The point to note is that liberalisation has increased the tendency among domestic producers to import freely without bothering about the foreign exchange implications. Thus the export policy should have included a component that seeks to discipline domestic producers to target global markets, in return for the access to imports they are being offered in any case. What the policy does is to say that access to imports would be even better if these firms contribute to export revenues. Even if at the moment India's foreign exchange situation is comfortable, the fundamental principle that those who absorb large amounts of foreign exchange from the national kitty have a responsibility to earn some foreign exchange needs to be emphasised. That is, the issue is not to offer access to easy imports to those who export, but to ensure that those who resort to imports also earn some foreign exchange through exports. Unfortunately, by declaring that exports are now required more from the point of view of growth rather than the earning of foreign exchange the trade policy statement has departed from this principle.

There is evidence that duty-free import incentives encourage foreign exchange profligacy. In fact, in the past some of these schemes, such as the export promotion capital goods scheme have been misused. The benefit of the scheme is availed of, but the quid pro quo commitment to meet pre-specified export targets is not met. Despite this the government has carried forward and strengthened the scheme in the new policy. Besides encouraging foreign exchange profligacy, this amounts to removing all protection for and threatening the viability of the domestic capital goods sector, which has played an important role in India's industrial development.

In terms of sectoral priorities too the trade policy statement reflects some lack of innovativeness and an unwillingness to depart from past trends. There is still an overemphasis on traditional exports such as agricultural products, handloom, handicraft and gems and jewellery. Some of these areas already have a large presence in India's export basket: textiles contributed 18.8 per cent of the dollar value of India's exports in 2003-04, gems and jewellery accounted for 16.6 per cent, and agricultural products for 11.7 per cent. To push these shares even higher would be difficult. On the other hand, handicrafts' contribution of 0.7 per cent is too small to make any difference.
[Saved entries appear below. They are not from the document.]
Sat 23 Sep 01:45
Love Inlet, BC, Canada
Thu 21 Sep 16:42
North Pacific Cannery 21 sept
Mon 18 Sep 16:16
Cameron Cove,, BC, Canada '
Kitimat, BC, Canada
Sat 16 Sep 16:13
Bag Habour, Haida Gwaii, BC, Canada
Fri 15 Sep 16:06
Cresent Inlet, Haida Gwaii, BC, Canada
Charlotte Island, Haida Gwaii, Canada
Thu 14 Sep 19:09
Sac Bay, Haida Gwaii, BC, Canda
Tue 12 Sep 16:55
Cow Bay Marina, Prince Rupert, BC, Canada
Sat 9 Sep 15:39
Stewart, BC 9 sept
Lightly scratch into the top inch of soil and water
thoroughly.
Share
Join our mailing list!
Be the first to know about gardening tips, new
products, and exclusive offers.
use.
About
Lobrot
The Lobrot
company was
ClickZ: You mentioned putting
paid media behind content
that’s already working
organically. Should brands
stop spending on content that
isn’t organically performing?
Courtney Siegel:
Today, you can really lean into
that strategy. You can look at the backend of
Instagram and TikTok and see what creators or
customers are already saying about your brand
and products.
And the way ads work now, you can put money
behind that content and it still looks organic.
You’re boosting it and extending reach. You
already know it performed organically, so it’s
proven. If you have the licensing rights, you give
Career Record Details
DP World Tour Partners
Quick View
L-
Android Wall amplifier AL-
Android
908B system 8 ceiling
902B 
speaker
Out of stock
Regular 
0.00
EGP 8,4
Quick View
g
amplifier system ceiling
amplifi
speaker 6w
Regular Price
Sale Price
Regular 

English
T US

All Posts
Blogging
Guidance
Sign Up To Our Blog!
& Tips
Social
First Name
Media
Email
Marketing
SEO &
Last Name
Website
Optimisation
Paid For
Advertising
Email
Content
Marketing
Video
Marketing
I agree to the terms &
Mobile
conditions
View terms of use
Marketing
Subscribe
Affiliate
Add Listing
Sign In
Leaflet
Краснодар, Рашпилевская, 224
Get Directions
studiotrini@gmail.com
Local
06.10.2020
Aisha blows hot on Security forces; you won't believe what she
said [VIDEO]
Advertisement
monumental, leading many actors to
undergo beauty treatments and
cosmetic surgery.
The emphasis on traditional exports has been defended on the grounds that the export policy seeks to further the employment generation objectives of the government. The employment objective is indeed laudable, but to expect export growth in traditional areas to contribute significantly is not. Domestic policies, including public works programmes backed by a law guaranteeing employment, are required to realise those objectives. Exports really matter from the point of view of financing imports. And for this purpose, it is time India focussed on diversifying its exports much more into non-traditional areas of manufacturing, which is where world markets are expanding fast.

In fact, there is some danger that export incentives would be seen as a substitute for the domestic support needed for sectors that have traditionally been an important source of livelihood for the poor. The emphasis on exports of agricultural, handloom and handicraft products - all sectors faced with crises of one kind or the other - suggests that this is a soft option that the government may be toying with. That is an option that cannot work and cannot be an alternative for dealing with these crises. The responsibility for earning foreign exchange through merchandise exports must rest with large, non-traditional manufacturing firms. And growth and buoyancy in the traditional sectors must be delivered through support in the domestic market. Unfortunately, the trade policy statement seems to have reversed these priorities. Whether this has been done consciously or unwittingly is, however, not clear as yet.